For mild to moderate cases, the home remedies below can help ease the itching. Before you do anything else, thoroughly wash exposed skin with soap and water to remove the culprit, an oil called urushiol, and put any clothing that touched the plant directly into the washing machine (wear gloves).
What to use
- Antihistamine pills. Poison ivy rash is caused by an allergic reaction to urushiol. An oral antihistamine can take the edge off the itching. Follow the directions on the package.
- Hydrocortisone If you have over-the-counter hydrocortisone cream, now is the time to break it out. It can relieve the itching by decreasing inflammation. Use it for the first few days only.
- Calamine lotion. That’s right – the same lotion you use on chicken pox can help with poison ivy rash as an alternative to hydrocortisone
- Cold compresses. A cold, wet washcloth can help provide some temporary relief by decreasing inflammation and creating a mild numbing effect.
- Lukewarm baths. Like a cold compress, a lukewarm bath can feel good. Add a store-bought colloidal oatmeal product for benefits that outlast the bath. Don’t have one? Grind whole, uncooked oats into a very fine powder in a food processor. A cup of baking soda is also a good alternative.
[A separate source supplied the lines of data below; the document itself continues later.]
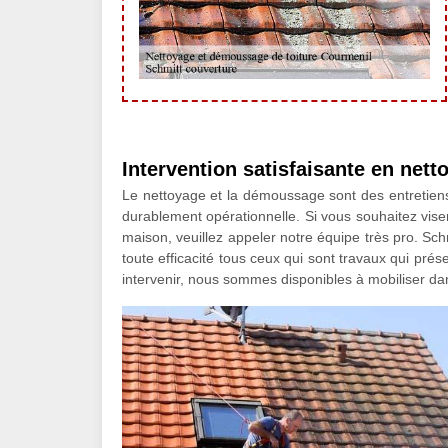
Intervention satisfaisante en net
Le nettoyage et la démoussage sont des entretiens 
durablement opérationnelle. Si vous souhaitez viser
maison, veuillez appeler notre équipe très pro. Sc
toute efficacité tous ceux qui sont travaux qui prés
intervenir, nous sommes disponibles à mobiliser da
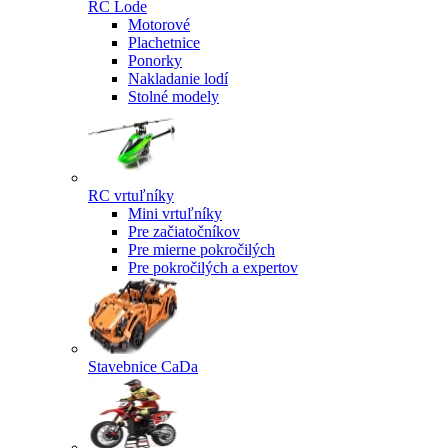
RC Lode
Motorové
Plachetnice
Ponorky
Nakladanie lodí
Stolné modely
RC vrtuľníky
Mini vrtuľníky
Pre začiatočníkov
Pre mierne pokročilých
Pre pokročilých a expertov
Stavebnice CaDa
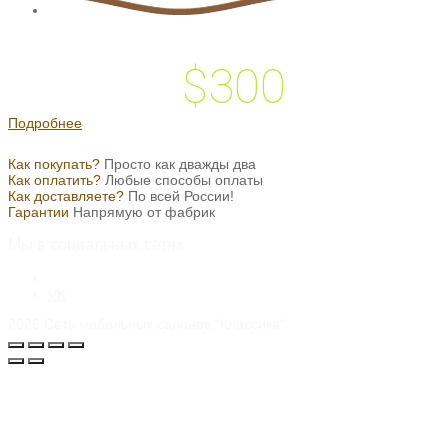
$300
 подарок на
Подробнее
Как покупать?
Просто как дважды два
Как оплатить?
Любые способы оплаты
Как доставляете?
По всей России!
Гарантии
Напрямую от фабрик
Мы в социальных сетях
VK
2026
Сеть мебельных салонов "Классика"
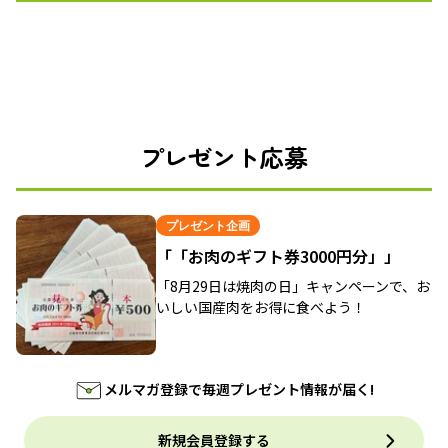
プレゼント応募
プレゼント企画
「「お肉のギフト券3000円分」」
「8月29日は焼肉の日」キャンペーンで、お
いしい国産肉をお得に食べよう！
メルマガ登録で毎週プレゼント情報が届く!
新規会員登録する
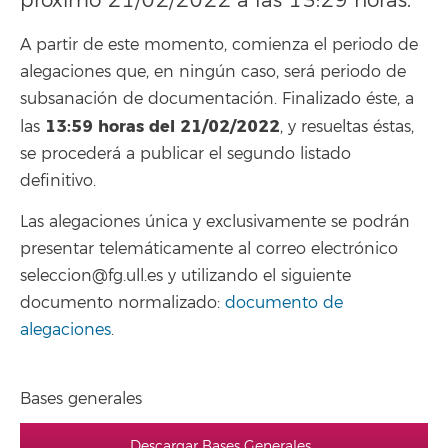
próximo 21/02/2022 a las 13:29 horas.
A partir de este momento, comienza el periodo de
alegaciones que, en ningún caso, será periodo de
subsanación de documentación. Finalizado éste, a
13:59
horas del 21/02/2022
las
, y resueltas éstas,
se procederá a publicar el segundo listado
definitivo.
Las alegaciones única y exclusivamente se podrán
presentar telemáticamente al correo electrónico
seleccion@fg.ull.es y utilizando el siguiente
documento normalizado:
documento de
alegaciones
.
Bases generales
Descargar Bases Generales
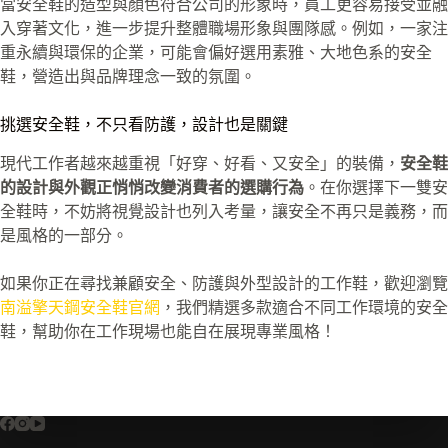
當安全鞋的造型與顏色符合公司的形象時，員工更容易接受並融
入穿著文化，進一步提升整體職場形象與團隊感。例如，一家注
重永續與環保的企業，可能會偏好選用素雅、大地色系的安全
鞋，營造出與品牌理念一致的氛圍。
挑選安全鞋，不只看防護，設計也是關鍵
現代工作者越來越重視「好穿、好看、又安全」的裝備，
安全鞋
的設計與外觀正悄悄改變消費者的選購行為
。在你選擇下一雙安
全鞋時，不妨將視覺設計也列入考量，讓安全不再只是義務，而
是風格的一部分。
如果你正在尋找兼顧安全、防護與外型設計的工作鞋，歡迎瀏覽
南溢擎天鋼安全鞋官網
，我們精選多款適合不同工作環境的安全
鞋，幫助你在工作現場也能自在展現專業風格！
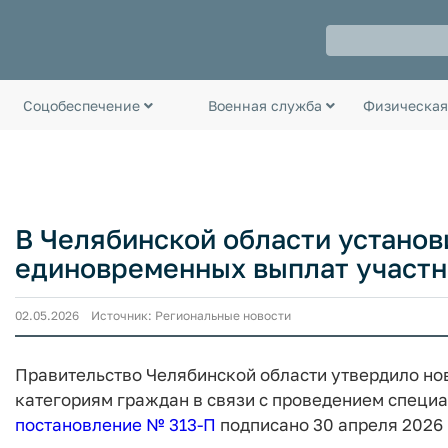
Соцобеспечение
Военная служба
Физическая
В Челябинской области устано
единовременных выплат участн
02.05.2026 Источник: Региональные новости
Правительство Челябинской области утвердило н
категориям граждан в связи с проведением специ
постановление № 313-П
подписано 30 апреля 2026 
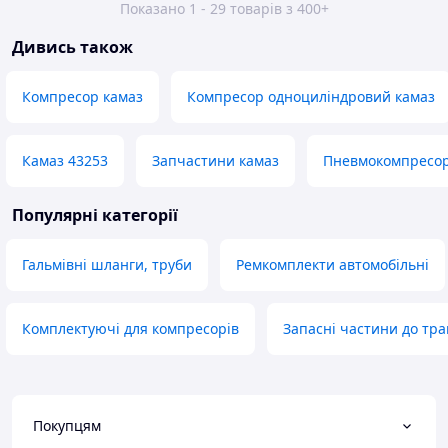
Показано 1 - 29 товарів з 400+
Дивись також
Компресор камаз
Компресор одноциліндровий камаз
Камаз 43253
Запчастини камаз
Пневмокомпресор
Популярні категорії
Гальмівні шланги, труби
Ремкомплекти автомобільні
Комплектуючі для компресорів
Запасні частини до тра
Покупцям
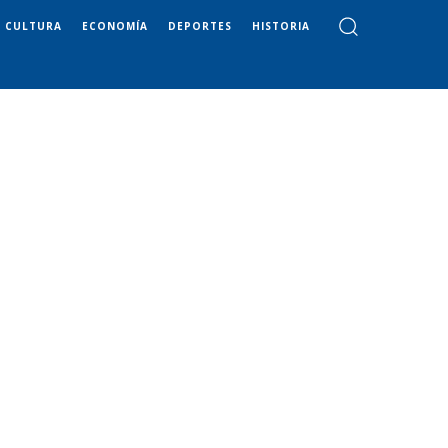
CULTURA
ECONOMÍA
DEPORTES
HISTORIA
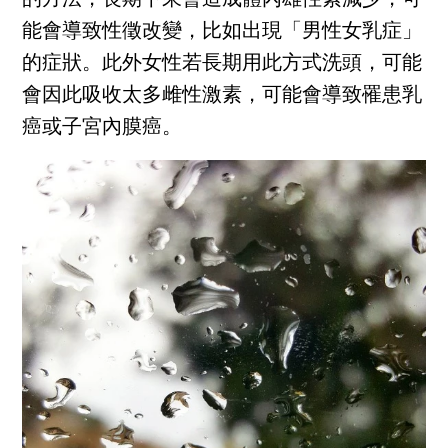
的方法，長期下來會造成體內雄性素減少，可
能會導致性徵改變，比如出現「男性女乳症」
的症狀。此外女性若長期用此方式洗頭，可能
會因此吸收太多雌性激素，可能會導致罹患乳
癌或子宮內膜癌。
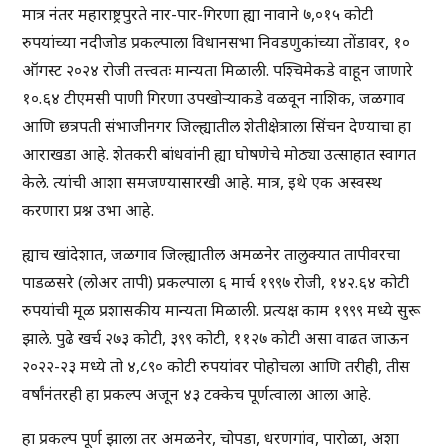
मात्र नंतर महाराष्ट्रपुरते नार-पार-गिरणा ह्या नावाने ७,०१५ कोटी
रुपयांच्या नदीजोड प्रकल्पाला विधानसभा निवडणुकांच्या तोंडावर, १०
ऑगस्ट २०२४ रोजी तत्त्वतः मान्यता मिळाली. पश्चिमेकडे वाहून जाणारे
१०.६४ टीएमसी पाणी गिरणा उपखोऱ्याकडे वळवून नाशिक, जळगाव
आणि छत्रपती संभाजीनगर जिल्ह्यातील शेतीक्षेत्राला सिंचन देण्याचा हा
आराखडा आहे. शेतकरी बांधवांनी ह्या घोषणेचे मोठ्या उत्साहात स्वागत
केले. त्यांची आशा समजण्यासारखी आहे. मात्र, इथे एक अस्वस्थ
करणारा प्रश्न उभा आहे.
ह्याच खांदेशात, जळगाव जिल्ह्यातील अमळनेर तालुक्यात तापीवरचा
पाडळसरे (लोअर तापी) प्रकल्पाला ६ मार्च १९९७ रोजी, १४२.६४ कोटी
रुपयांची मूळ प्रशासकीय मान्यता मिळाली. प्रत्यक्ष काम १९९९ मध्ये सुरू
झाले. पुढे खर्च २७३ कोटी, ३९९ कोटी, ११२७ कोटी असा वाढत जाऊन
२०२२-२३ मध्ये तो ४,८९० कोटी रुपयांवर पोहोचला आणि तरीही, तीस
वर्षांनंतरही हा प्रकल्प अजून ४३ टक्केच पूर्णत्वाला आला आहे.
हा प्रकल्प पूर्ण झाला तर अमळनेर, चोपडा, धरणगांव, पारोळा, अशा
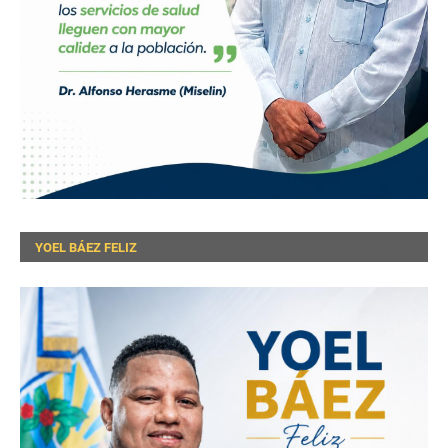
YOEL BÁEZ FELIZ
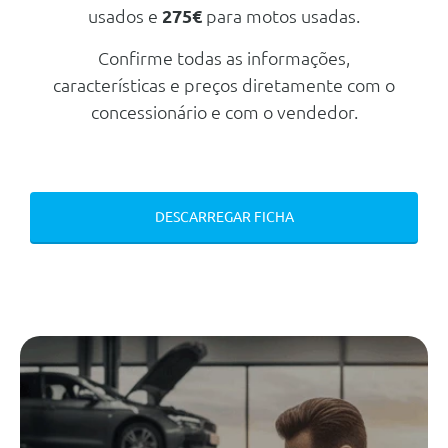
Direcção Assistida
usados e
275€
para motos usadas.
Outros
Confirme todas as informações,
Monitorizaçao Da Pressao Dos
características e preços diretamente com o
Pneus
concessionário e com o vendedor.
Performance Control
Velocimetro Em Km/H
Fecho Automatico Da Porta Da
Bagageira
DESCARREGAR FICHA
Protecçao Acustica Para Peoes
Personal Esim
Teleservices
Segurança Passiva
Airbag Do Condutor
Sistema I-Size Para Cadeira
Infantil
Ecall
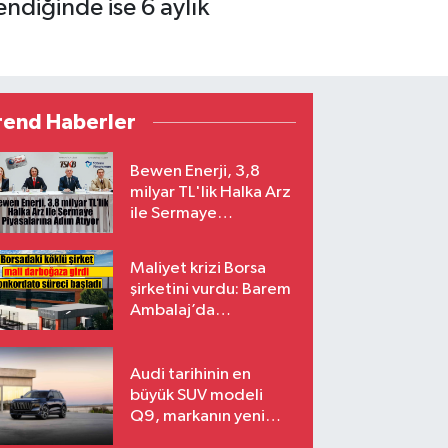
endiğinde ise 6 aylık
rend Haberler
Bewen Enerji, 3,8
milyar TL'lik Halka Arz
ile Sermaye
Piyasalarına Adım
Atıyor
Maliyet krizi Borsa
şirketini vurdu: Barem
Ambalaj’da
konkordato süreci
Audi tarihinin en
büyük SUV modeli
Q9, markanın yeni
amiral gemisi oluyor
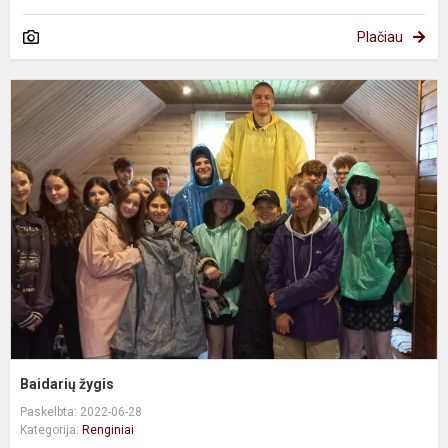
Plačiau
B
ž
Baidarių žygis
Paskelbta: 2022-06-28
Kategorija:
Renginiai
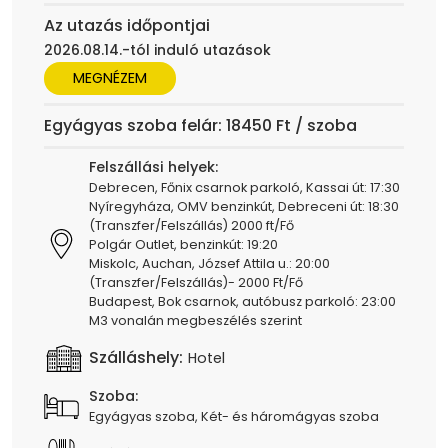
Az utazás időpontjai
2026.08.14.-tól induló utazások
MEGNÉZEM
Egyágyas szoba felár: 18450 Ft / szoba
Felszállási helyek:
Debrecen, Főnix csarnok parkoló, Kassai út: 17:30
Nyíregyháza, OMV benzinkút, Debreceni út: 18:30
(Transzfer/Felszállás) 2000 ft/Fő
Polgár Outlet, benzinkút: 19:20
Miskolc, Auchan, József Attila u.: 20:00
(Transzfer/Felszállás)- 2000 Ft/Fő
Budapest, Bok csarnok, autóbusz parkoló: 23:00
M3 vonalán megbeszélés szerint
Szálláshely:
Hotel
Szoba:
Egyágyas szoba, Két- és háromágyas szoba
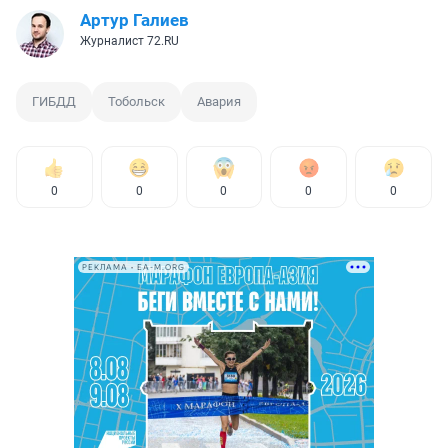
Артур Галиев
Журналист 72.RU
ГИБДД
Тобольск
Авария
0
0
0
0
0
РЕКЛАМА • EA-M.ORG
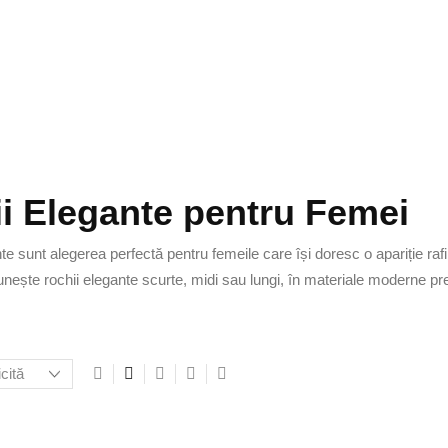
i Elegante pentru Femei
te sunt alegerea perfectă pentru femeile care își doresc o apariție r
unește rochii elegante scurte, midi sau lungi, în materiale moderne pre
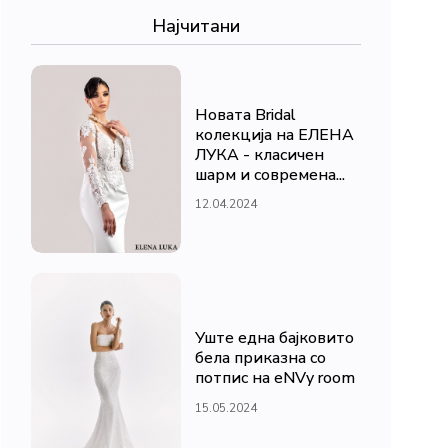
Најчитани
Новата Bridal
колекција на ЕЛЕНА
ЛУКА - класичен
шарм и современа...
12.04.2024
Уште една бајковито
бела приказна со
потпис на eNVy room
15.05.2024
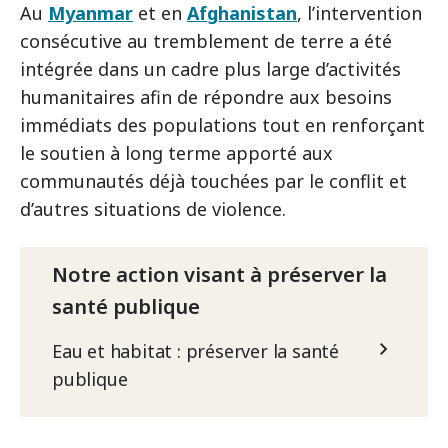
Au
Myanmar
et en
Afghanistan
, l’intervention
consécutive au tremblement de terre a été
intégrée dans un cadre plus large d’activités
humanitaires afin de répondre aux besoins
immédiats des populations tout en renforçant
le soutien à long terme apporté aux
communautés déjà touchées par le conflit et
d’autres situations de violence.
Notre action visant à préserver la
santé publique
Eau et habitat : préserver la santé
publique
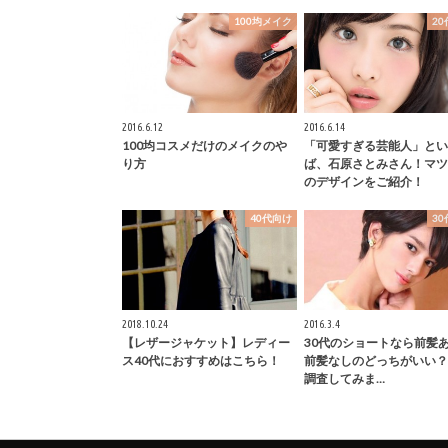
100均メイク
2
2016.6.12
2016.6.14
100均コスメだけのメイクのや
「可愛すぎる芸能人」とい
り方
ば、石原さとみさん！マツ
のデザインをご紹介！
40代向け
3
2018.10.24
2016.3.4
【レザージャケット】レディー
30代のショートなら前髪あ
ス40代におすすめはこちら！
前髪なしのどっちがいい？
調査してみま…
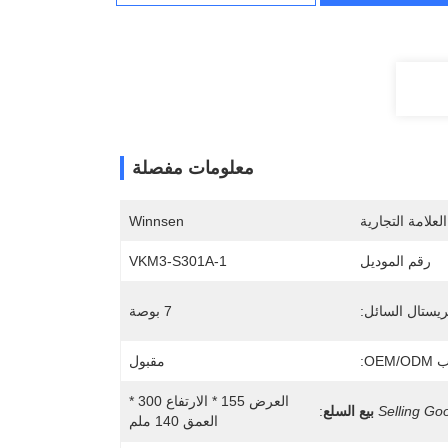
معلومات مفصلة
لعلامة التجارية
Winnsen
رقم الموديل
VKM3-S301A-1
ستال السائل:
7 بوصة
OEM/:
مقبول
العرض 155 * الارتفاع 300 * 
Selling Go
بيع السلع
:
العمق 140 ملم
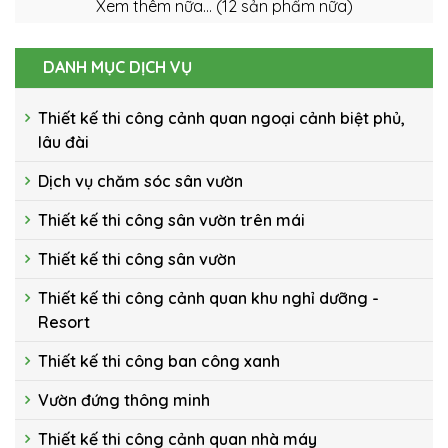
DANH MỤC DỊCH VỤ
Thiết kế thi công cảnh quan ngoại cảnh biệt phủ,
lâu đài
Dịch vụ chăm sóc sân vườn
Thiết kế thi công sân vườn trên mái
Thiết kế thi công sân vườn
Thiết kế thi công cảnh quan khu nghỉ dưỡng -
Resort
Thiết kế thi công ban công xanh
Vườn đứng thông minh
Thiết kế thi công cảnh quan nhà máy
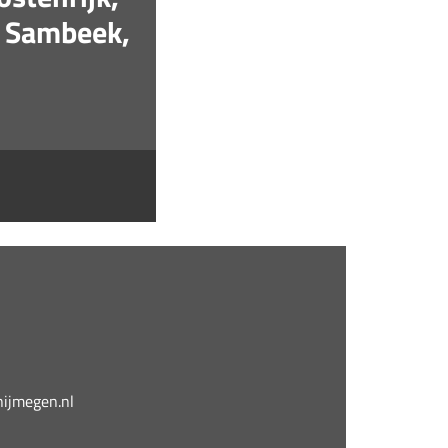
n Sambeek,
jmegen.nl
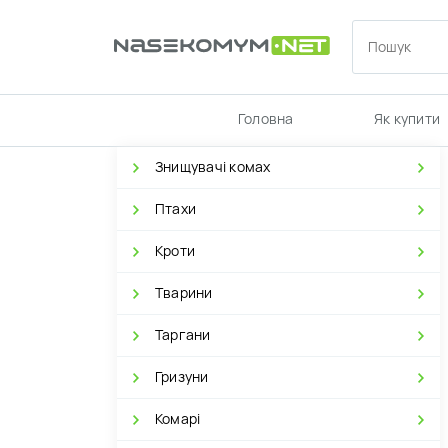
Головна
Як купити
Знищувачі комах
Птахи
Кроти
Тварини
Таргани
Гризуни
Комарі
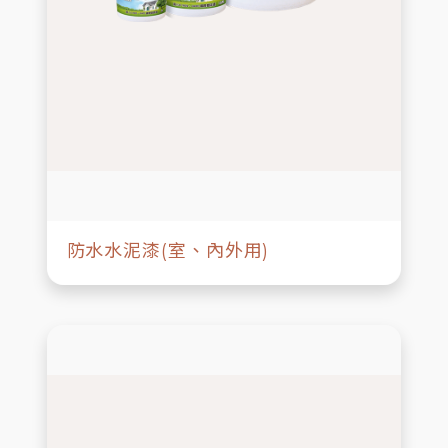
防水水泥漆(室、內外用)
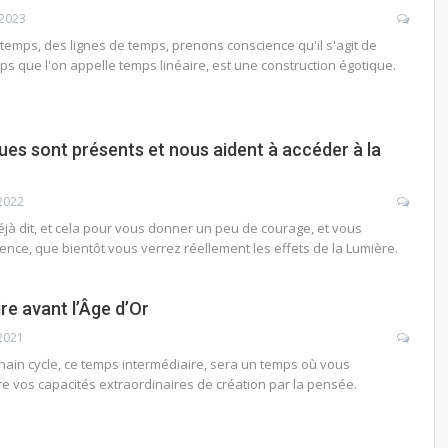
 2023
emps, des lignes de temps, prenons conscience qu'il s'agit de
mps que l'on appelle temps linéaire, est une construction égotique.
ues sont présents et nous aident à accéder à la
2022
éjà dit, et cela pour vous donner un peu de courage, et vous
ce, que bientôt vous verrez réellement les effets de la Lumière.
re avant l’Âge d’Or
2021
hain cycle, ce temps intermédiaire, sera un temps où vous
vos capacités extraordinaires de création par la pensée.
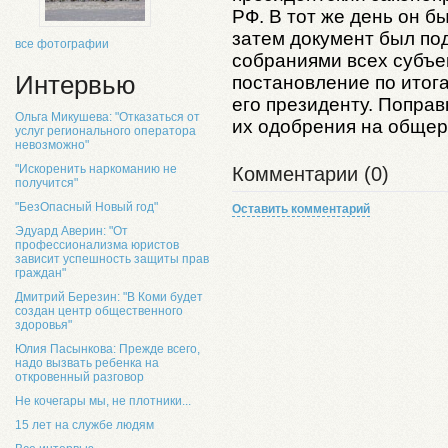
РФ. В тот же день он 
затем документ был п
все фотографии
собраниями всех субъе
Интервью
постановление по итог
его президенту. Поправк
Ольга Микушева: "Отказаться от
их одобрения на общер
услуг регионального оператора
невозможно"
"Искоренить наркоманию не
Комментарии (0)
получится"
"БезОпасный Новый год"
Оставить комментарий
Эдуард Аверин: "От
профессионализма юристов
зависит успешность защиты прав
граждан"
Дмитрий Березин: "В Коми будет
создан центр общественного
здоровья"
Юлия Пасынкова: Прежде всего,
надо вызвать ребенка на
откровенный разговор
Не кочегары мы, не плотники...
15 лет на службе людям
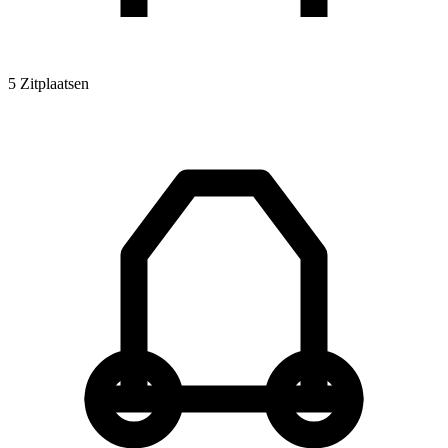
5 Zitplaatsen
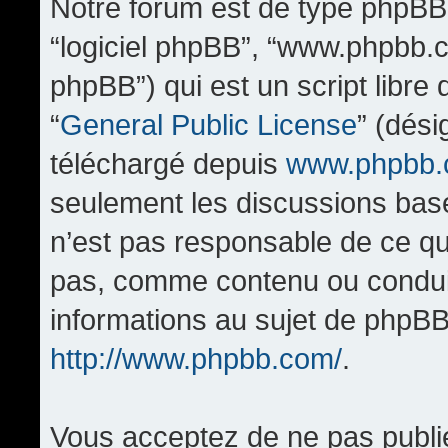
Notre forum est de type phpBB (d
“logiciel phpBB”, “www.phpbb.
phpBB”) qui est un script libre
“
General Public License
” (dési
téléchargé depuis
www.phpbb
seulement les discussions bas
n’est pas responsable de ce q
pas, comme contenu ou condui
informations au sujet de phpBB
http://www.phpbb.com/
.
Vous acceptez de ne pas publi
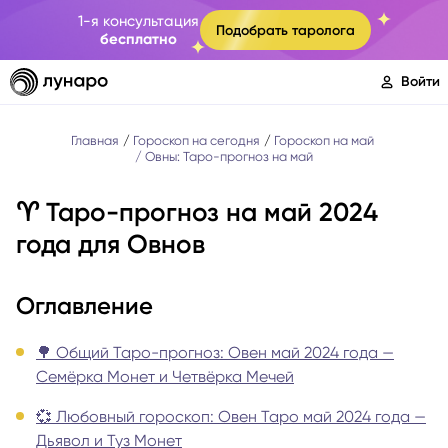
1-я консультация
Подобрать таролога
бесплатно
Войти
Главная
Гороскоп на сегодня
Гороскоп на май
Овны: Таро-прогноз на май
♈️ Таро-прогноз на май 2024
года для Овнов
Оглавление
🌳 Общий Таро-прогноз: Овен май 2024 года —
Семёрка Монет и Четвёрка Мечей
💞 Любовный гороскоп: Овен Таро май 2024 года —
Дьявол и Туз Монет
- Aluminum acetate. Once the blisters begin to ooze, applying a compress soaked in aluminum acetate solution, which is an astringent, can help dry them up. This can also reduce the itching by shrinking swelling. Domeboro is one brand. Follow the directions on the package.
What not to use
While the following products may seem helpful for poison ivy rash, they can actually make it worse:
- Topical antihistamines (like Benadryl cream)
- Anesthetic creams that contain a pain-relieving agent like benzocaine
- Antibiotic creams that contains neomycin or bacitracin
When to see a doctor
Mild or moderate cases of poison ivy rash don’t usually require a visit to the dermatologist, but if the itching is unbearable, you should make an appointment. The provider can prescribe a corticosteroid cream, pill or injection (in extreme cases). If the rash has become infected, the doctor might also prescribe an oral antibiotic.
You should also see a dermatologist if you’re uncertain what triggered the rash.
Though rare, severe reactions to urushiol can happen and require medical attention. If you have a fever, you’re having trouble breathing, you have a rash near or around your eyes, mouth or genitals or the rash covers most of your body, seek medical help immediately. It is also advised to see a dermatologist if the rash covers a large portion of your face or doesn’t improve after a few weeks.